Nitekim isim bize tanıdık geliyordu; Londra'daki en önemli ikinci bankacılık firmasının kıdemli ortağına aitti. Başkentin en önde gelen vatandaşlarından birinin böylesine sefil bir duruma gelmesine ne sebep oldu? Bu sorunun cevabını dört gözle bekliyorduk. Holder muazzam bir irade çabasıyla kendini toparladı ve hikayeye başladı.

Kaybedecek bir dakika olmadığını anlıyorum.

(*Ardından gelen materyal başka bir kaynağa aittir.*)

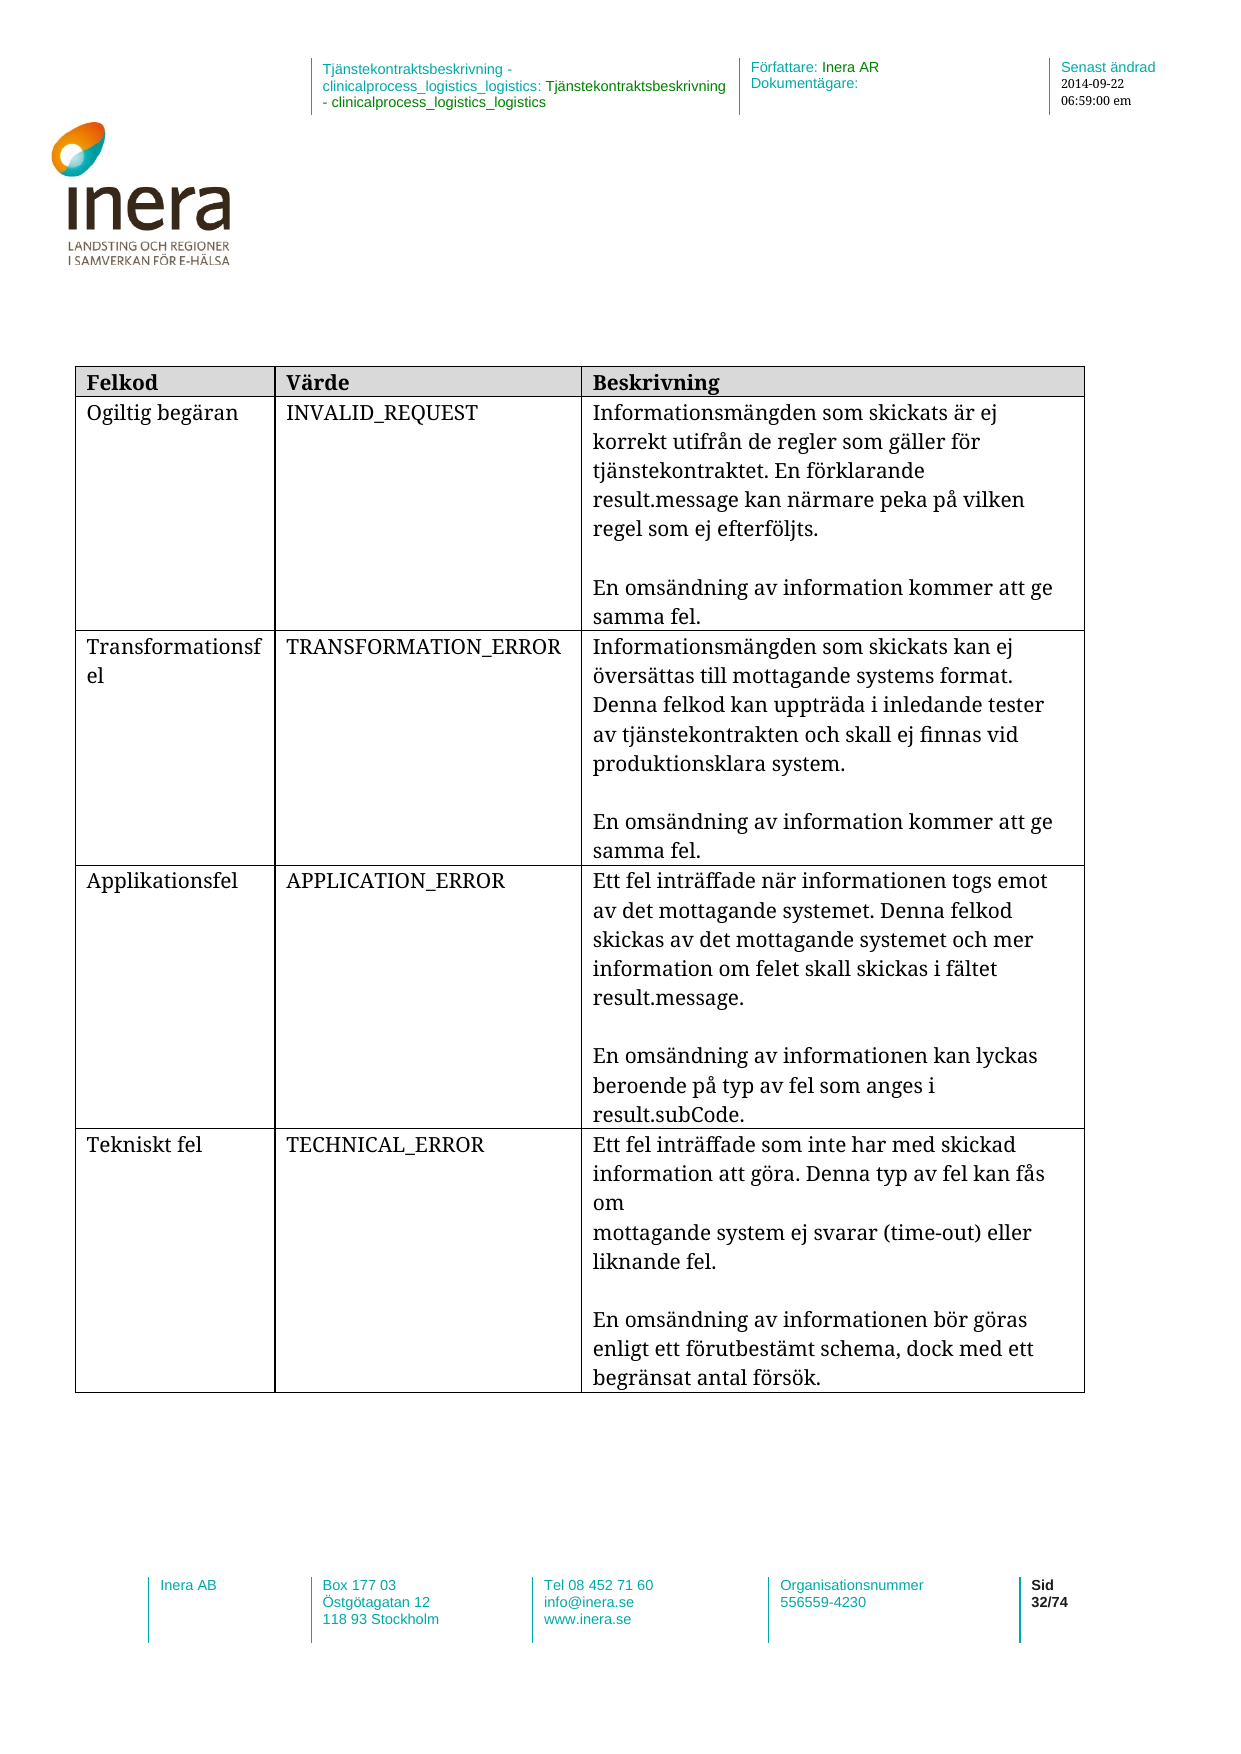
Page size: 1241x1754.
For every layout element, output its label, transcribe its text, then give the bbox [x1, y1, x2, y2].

table_cell INVALID_REQUEST [276, 397, 581, 630]
table_cell Ett fel inträffade som inte har med skickad information att göra. Denna typ av fel kan fås om mottagande system ej svarar (time-out) eller liknande fel. En omsändning av informationen bör göras enligt ett förutbestämt schema, dock med ett begränsat antal försök. [582, 1129, 1084, 1392]
table_cell Tekniskt fel [76, 1129, 274, 1392]
table_header Beskrivning [582, 367, 1084, 396]
table_cell Applikationsfel [76, 866, 274, 1128]
table_cell Ogiltig begäran [76, 397, 274, 630]
table_cell Informationsmängden som skickats kan ej översättas till mottagande systems format. Denna felkod kan uppträda i inledande tester av tjänstekontrakten och skall ej finnas vid produktionsklara system. En omsändning av information kommer att ge samma fel. [582, 631, 1084, 865]
table_header Felkod [76, 367, 274, 396]
table_cell TRANSFORMATION_ERROR [276, 631, 581, 865]
table_cell APPLICATION_ERROR [276, 866, 581, 1128]
picture [51, 122, 230, 265]
table_header Värde [276, 367, 581, 396]
table_cell Informationsmängden som skickats är ej korrekt utifrån de regler som gäller för tjänstekontraktet. En förklarande result.message kan närmare peka på vilken regel som ej efterföljts. En omsändning av information kommer att ge samma fel. [582, 397, 1084, 630]
table_cell TECHNICAL_ERROR [276, 1129, 581, 1392]
table_cell Ett fel inträffade när informationen togs emot av det mottagande systemet. Denna felkod skickas av det mottagande systemet och mer information om felet skall skickas i fältet result.message. En omsändning av informationen kan lyckas beroende på typ av fel som anges i result.subCode. [582, 866, 1084, 1128]
table_cell Transformationsfel [76, 631, 274, 865]
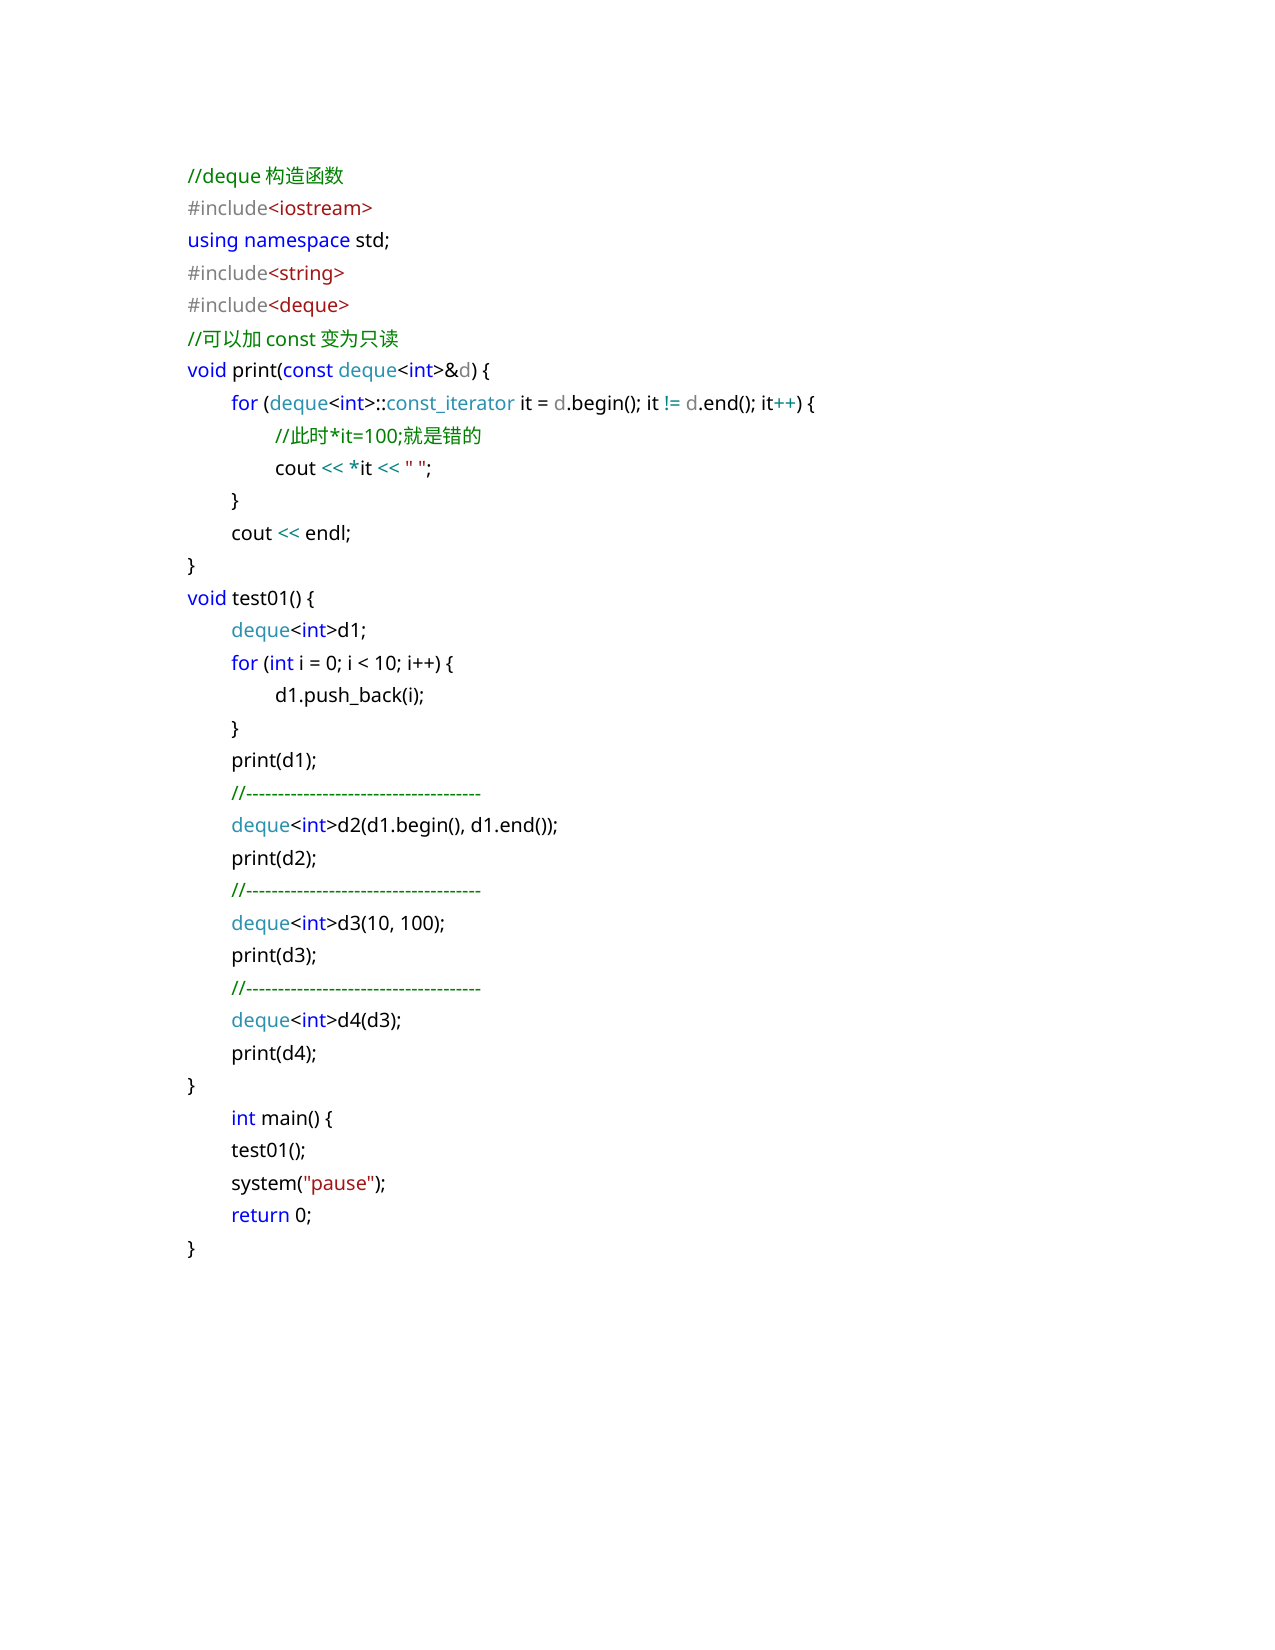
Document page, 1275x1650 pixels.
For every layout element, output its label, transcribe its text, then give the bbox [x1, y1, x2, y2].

text //------------------------------------- [187, 874, 1087, 906]
text //------------------------------------- [187, 776, 1087, 809]
text print(d4); [187, 1036, 1087, 1069]
text #include<deque> [187, 289, 1087, 321]
text #include<string> [187, 256, 1087, 289]
text print(d1); [187, 744, 1087, 776]
text int main() { [187, 1101, 1087, 1134]
text //此时*it=100;就是错的 [187, 419, 1087, 451]
text return 0; [187, 1199, 1087, 1231]
text cout << *it << " "; [187, 451, 1087, 484]
text } [187, 1069, 1087, 1101]
text using namespace std; [187, 224, 1087, 256]
text print(d3); [187, 939, 1087, 971]
text print(d2); [187, 841, 1087, 874]
text for (deque<int>::const_iterator it = d.begin(); it != d.end(); it++) { [187, 386, 1087, 419]
text for (int i = 0; i < 10; i++) { [187, 646, 1087, 679]
text //------------------------------------- [187, 971, 1087, 1004]
text deque<int>d2(d1.begin(), d1.end()); [187, 809, 1087, 841]
text cout << endl; [187, 516, 1087, 549]
text void print(const deque<int>&d) { [187, 354, 1087, 386]
text deque<int>d1; [187, 614, 1087, 646]
text #include<iostream> [187, 191, 1087, 224]
text deque<int>d4(d3); [187, 1004, 1087, 1036]
text system("pause"); [187, 1166, 1087, 1199]
text deque<int>d3(10, 100); [187, 906, 1087, 939]
text } [187, 549, 1087, 581]
text } [187, 1231, 1087, 1264]
text //deque构造函数 [187, 159, 1087, 191]
text test01(); [187, 1134, 1087, 1166]
text } [187, 484, 1087, 516]
text //可以加const变为只读 [187, 321, 1087, 354]
text void test01() { [187, 581, 1087, 614]
text } [187, 711, 1087, 744]
text d1.push_back(i); [187, 679, 1087, 711]
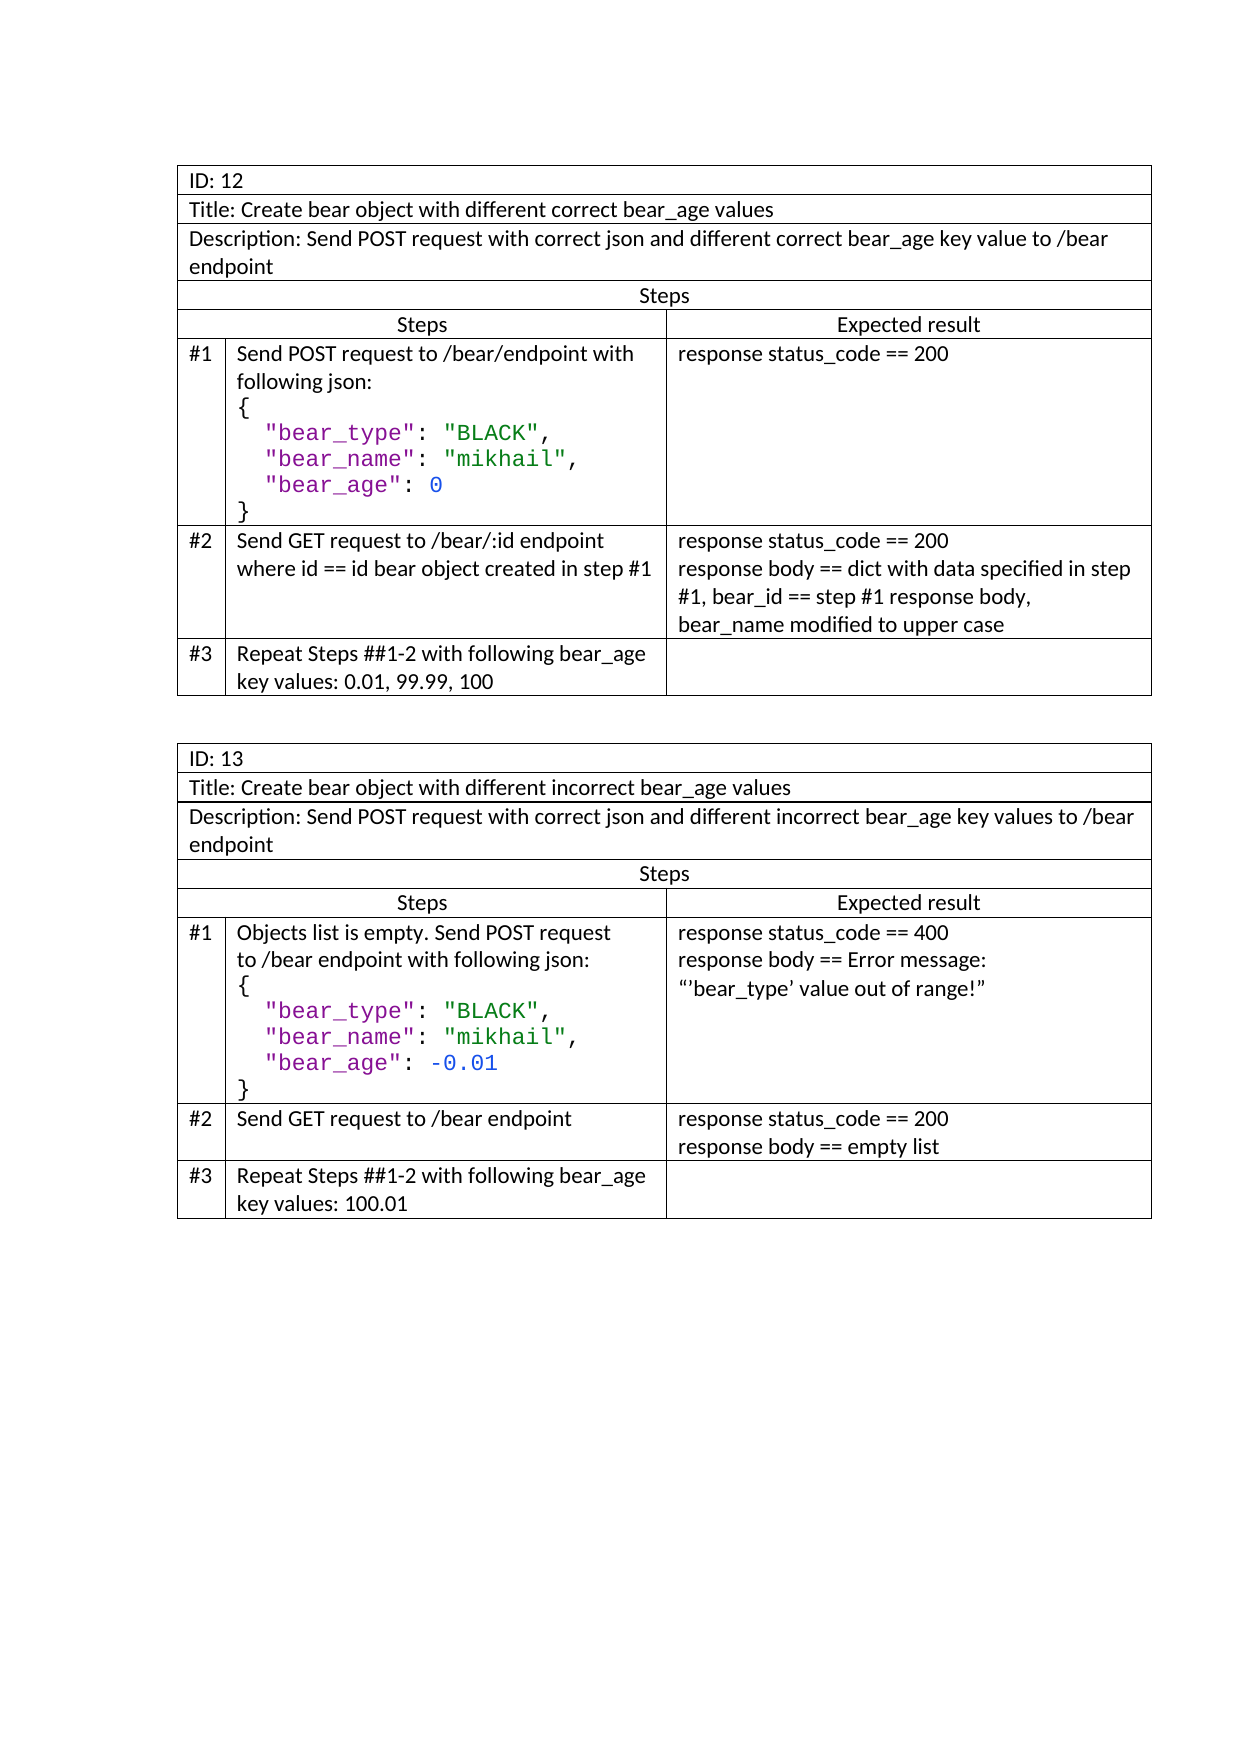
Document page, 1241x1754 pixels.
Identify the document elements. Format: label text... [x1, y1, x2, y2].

Polis müfettişi sizinle iletişime geçmemi tavsiye eder etmez hemen buraya koştum. Metroyla Baker Sokağı'na gittim ve istasyondan sonuna kadar koştum: böyle karda taksiler çok yavaş hareket ediyor. Pek hareket etmiyorum ve bu yüzden nefessiz kalıyorum. Ama şimdi kendimi daha iyi hissediyorum ve tüm gerçekleri olabildiğince kısa ve net bir şekilde ifade etmeye çalışacağım.

Elbette, bankacılıkta birçok şeyin başarılı bir şekilde yatırım yapma ve aynı zamanda müşteri kitlesini genişletme yeteneğine bağlı olduğunu biliyorsunuz. Fon yatırmanın en karlı yollarından biri, sağlam teminatlı krediler vermektir. Son yıllarda bu konuda çok şey yaptık. Resimlerin, aile kütüphanelerinin, hizmetlerin sağlanması için soylu ailelere büyük meblağlar veriyoruz.